Where Would You Expect Severe Weather?
YOU ARE A METEOROLOGIST at the National Weather Service and are responsible for providing an overview of weather conditions across the U.S. To do this, you will study maps showing weather conditions at the surface and aloft and then determine where and how different air masses are interacting. In addition, you will identify areas where some type of severe weather is possible and identify what type of severe weather is likely.
Goal of This Exercise:
Apply principles from this chapter to evaluate the weather conditions and make a forecast for where severe weather is most likely to occur.
Follow the steps below, entering your answers for each step in the appropriate place on the worksheet or online.
- Observe and characterize the main weather features, including cloud cover, fronts, type of air masses, air pressure, moisture, Rossby wave ridges and troughs, and the polar front jet stream.
- Consider all the surface and upper-level data to assess the likelihood of severe weather, identifying areas where different types of severe weather were likely to occur on two successive days.
These two pages display different types of maps, each showing certain weather features. Not all maps cover precisely the same area.

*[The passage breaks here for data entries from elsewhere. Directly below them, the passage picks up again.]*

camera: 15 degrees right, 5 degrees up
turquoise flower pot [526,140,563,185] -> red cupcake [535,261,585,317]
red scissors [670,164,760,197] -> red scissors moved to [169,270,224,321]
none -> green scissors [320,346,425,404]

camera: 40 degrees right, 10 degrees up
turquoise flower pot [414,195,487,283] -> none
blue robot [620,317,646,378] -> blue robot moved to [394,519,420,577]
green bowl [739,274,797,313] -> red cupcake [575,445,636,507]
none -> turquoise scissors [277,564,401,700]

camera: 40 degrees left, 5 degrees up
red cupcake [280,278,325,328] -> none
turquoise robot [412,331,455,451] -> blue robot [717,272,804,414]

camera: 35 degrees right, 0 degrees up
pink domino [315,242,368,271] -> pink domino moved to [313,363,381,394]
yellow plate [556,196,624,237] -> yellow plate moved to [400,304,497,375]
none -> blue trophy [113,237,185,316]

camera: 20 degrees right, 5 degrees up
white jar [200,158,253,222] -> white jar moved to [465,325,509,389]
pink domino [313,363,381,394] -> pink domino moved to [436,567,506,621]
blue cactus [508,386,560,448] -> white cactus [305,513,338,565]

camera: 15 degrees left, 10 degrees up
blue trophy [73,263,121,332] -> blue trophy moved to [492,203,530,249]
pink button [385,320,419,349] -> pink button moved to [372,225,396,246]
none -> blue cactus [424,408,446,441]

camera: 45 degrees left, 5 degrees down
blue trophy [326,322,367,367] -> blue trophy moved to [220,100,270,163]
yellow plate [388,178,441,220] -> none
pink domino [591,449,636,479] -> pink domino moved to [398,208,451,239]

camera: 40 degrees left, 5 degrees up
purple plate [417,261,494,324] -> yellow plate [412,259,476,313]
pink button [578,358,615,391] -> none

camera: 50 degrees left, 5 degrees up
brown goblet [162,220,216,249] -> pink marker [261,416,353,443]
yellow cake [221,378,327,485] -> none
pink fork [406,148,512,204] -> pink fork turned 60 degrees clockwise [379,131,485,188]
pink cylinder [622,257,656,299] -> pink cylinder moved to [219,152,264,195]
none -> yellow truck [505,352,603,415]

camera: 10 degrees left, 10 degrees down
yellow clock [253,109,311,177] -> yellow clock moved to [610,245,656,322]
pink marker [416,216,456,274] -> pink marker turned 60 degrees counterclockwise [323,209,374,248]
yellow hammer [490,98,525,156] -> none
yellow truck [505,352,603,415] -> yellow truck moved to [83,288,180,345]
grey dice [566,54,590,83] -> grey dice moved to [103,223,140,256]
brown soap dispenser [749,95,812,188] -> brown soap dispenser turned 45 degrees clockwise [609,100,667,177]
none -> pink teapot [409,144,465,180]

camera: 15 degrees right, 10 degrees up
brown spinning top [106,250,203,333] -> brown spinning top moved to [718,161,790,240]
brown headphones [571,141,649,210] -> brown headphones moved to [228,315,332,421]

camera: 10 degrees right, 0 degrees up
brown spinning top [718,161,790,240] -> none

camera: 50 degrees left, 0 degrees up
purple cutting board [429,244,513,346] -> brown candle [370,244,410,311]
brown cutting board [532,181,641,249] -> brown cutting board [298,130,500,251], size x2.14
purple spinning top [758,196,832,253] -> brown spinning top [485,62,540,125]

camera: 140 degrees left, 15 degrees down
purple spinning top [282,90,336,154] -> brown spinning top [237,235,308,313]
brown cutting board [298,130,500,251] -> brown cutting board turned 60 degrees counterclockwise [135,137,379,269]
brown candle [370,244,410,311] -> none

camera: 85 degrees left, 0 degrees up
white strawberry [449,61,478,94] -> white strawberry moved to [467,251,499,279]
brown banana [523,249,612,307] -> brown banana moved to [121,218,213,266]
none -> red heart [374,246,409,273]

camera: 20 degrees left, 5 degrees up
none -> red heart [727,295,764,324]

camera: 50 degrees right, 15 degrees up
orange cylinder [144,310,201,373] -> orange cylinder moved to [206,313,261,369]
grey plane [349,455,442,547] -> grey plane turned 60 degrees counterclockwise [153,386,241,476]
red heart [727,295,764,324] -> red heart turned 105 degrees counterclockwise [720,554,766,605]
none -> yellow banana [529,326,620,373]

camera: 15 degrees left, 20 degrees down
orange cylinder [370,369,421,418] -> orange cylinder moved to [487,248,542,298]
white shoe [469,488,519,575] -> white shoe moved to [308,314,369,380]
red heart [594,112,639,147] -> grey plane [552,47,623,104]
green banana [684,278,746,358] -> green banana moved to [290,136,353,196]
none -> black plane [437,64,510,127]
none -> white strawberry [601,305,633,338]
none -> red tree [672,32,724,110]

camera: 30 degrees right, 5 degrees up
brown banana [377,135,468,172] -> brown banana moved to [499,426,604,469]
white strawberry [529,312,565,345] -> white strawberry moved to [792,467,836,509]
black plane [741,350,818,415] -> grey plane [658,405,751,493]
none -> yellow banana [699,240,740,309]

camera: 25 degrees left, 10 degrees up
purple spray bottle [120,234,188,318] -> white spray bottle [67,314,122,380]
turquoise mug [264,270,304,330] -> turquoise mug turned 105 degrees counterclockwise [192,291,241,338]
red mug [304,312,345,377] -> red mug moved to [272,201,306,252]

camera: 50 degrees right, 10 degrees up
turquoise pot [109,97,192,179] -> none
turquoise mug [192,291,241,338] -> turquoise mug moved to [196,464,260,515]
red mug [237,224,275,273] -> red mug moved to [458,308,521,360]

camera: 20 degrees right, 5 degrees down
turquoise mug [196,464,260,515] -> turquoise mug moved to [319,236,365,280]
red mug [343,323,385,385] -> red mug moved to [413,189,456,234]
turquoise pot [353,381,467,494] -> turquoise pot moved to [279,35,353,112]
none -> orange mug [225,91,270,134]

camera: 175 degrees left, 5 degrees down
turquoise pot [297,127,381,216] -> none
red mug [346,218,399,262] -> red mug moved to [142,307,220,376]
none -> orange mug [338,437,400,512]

These satellite images show the conditions for two successive days (Day 1 on the left, Day 2 on the right). Observe these images and propose what weather features (such as storms and fronts) each shows. Then, compare the two images to determine how each feature is moving. Complete this phase before continuing on to examine other maps.
These maps show weather conditions for the same two days. Air pressure is represented with isobars (contours) and as highs and lows. The colored lines with triangles and semicircles indicate the location of fronts. Green areas are experiencing precipitation. Sketch a simple cross section across each main weather front.
These maps represent the amount of water in a column of atmosphere (in kg/m3) that would fall as precipitation if all of the water vapor condensed. Lighter areas have abundant water and darker ones have less water available to precipitation.
Dew point temperatures are represented by colors, with purple and blue showing the lowest dew points, and white and grays showing the highest ones. Yellows and orange indicate intermediate dew-point temperatures. From these maps, which air masses are wet, and which ones are dry? What types of air masses are likely present in each region?
These maps represent upper-level conditions with 300-mb isohypses (white lines). Colors show wind speeds based on the spacing of the isohypses. Can you tell which colors represent fast wind speeds? Red arrows show the general directions of airflow. Where is the polar-front jet stream? Which areas have upper-level support for storm development based on likely positions of upper-level divergence?
3. Using the various data presented here, divide the map area into different regions, each characterized by a particular air mass. Describe the types of boundaries between these air masses, and sketch a cross section across each type of major boundary shown. Draw boxes where a severe-weather watch should have been posted for Day 1 and for Day 2. Your instructor may have you answer questions on a worksheet or online.